Video & Your Smart Business Marketing Plan

Welcome WVFF Guest Blogger
Larry Kless

New Year 2010 Signpost2009 proved the power of video and social media can change the world.

We experience the Presidential Inauguration with millions of friends on Facebook. We read breaking news stories from citizen journalists on Twitter. We saw live as-it-happens video on YouTube hours before the stories reached our televisions and the standard reports by traditional news agencies were read.

More than any other year 2009 saw the rise of video as one of the most effective communication mediums in world history.

Virtually, every aspect of video is now included in business. From concept, scripting, storyboards, production, editing, encoding, storing, managing, distributing, syndicating, tracking, analyzing, etc… Content producers, media companies, small and medium-sized business all have the same opportunities to build their business and become online video publishers like any major corporation.

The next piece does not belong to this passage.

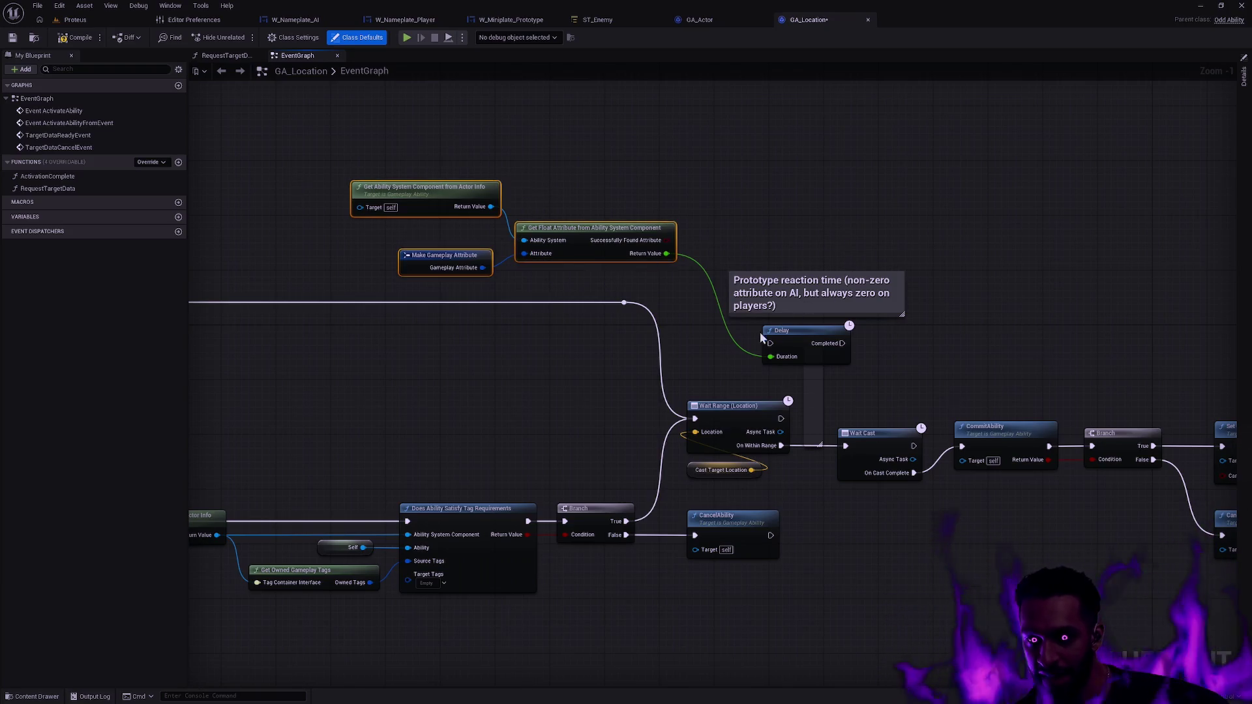
{"action": "left_click_drag", "start_coordinate": [925, 381], "coordinate": [749, 360]}
{"action": "left_click", "coordinate": [701, 368]}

2009 also saw a shift in how we do business, from the personal to the virtual, in boardrooms, in our living rooms and especially,  from our mobile devices; which will soon do everything and anything we can imagine.

The stresses of the 2008 economy saw businesses cut their travel budgets, so it was no surprise that after more than 20 years videoconferencing found its resurgence as, “the next big thing” and video became the vehicle for our conversation.

TelePresence became a household word. Powered by Cisco TelePresence Solutions nonstop marketing efforts, IP video chat, WebConferencing, collaboration and live video streaming moved to the forefront as many businesses and media companies looked for ways to connect people and their team members to broaden consumer markets and publishing.

In 2010 I predict the most important area for video marketing and publishing will be the value video brings to the rate of return, ROI. Analytics will be big! It is how we measure and track performance, but it’s not going to be just about numbers, it’s going to be about engagement and reach.

Since “views” is what ultimately drives revenue we will see the emergence and demand for a standardization metric in both the industry and in business. We will also see an increase in social media metrics focused on search, discovery and optimization.

It is no longer enough for companies to deploy video solutions, business will need to engage in the communities where their audiences are through a variety of social networks. Conversation tools like Facebook, Twitter, YouTube will help marketers extend their reach and promote their brands.

Video is now part of the strategy within the ecosystem of marketing, and not just part of online marketing, but it must be part of everyone’s overall business plan.

Finally, in 2010 we will see more focus on high quality content, storytelling and a Smart Video Business Model (SVBM) will emerge to help foster that growth.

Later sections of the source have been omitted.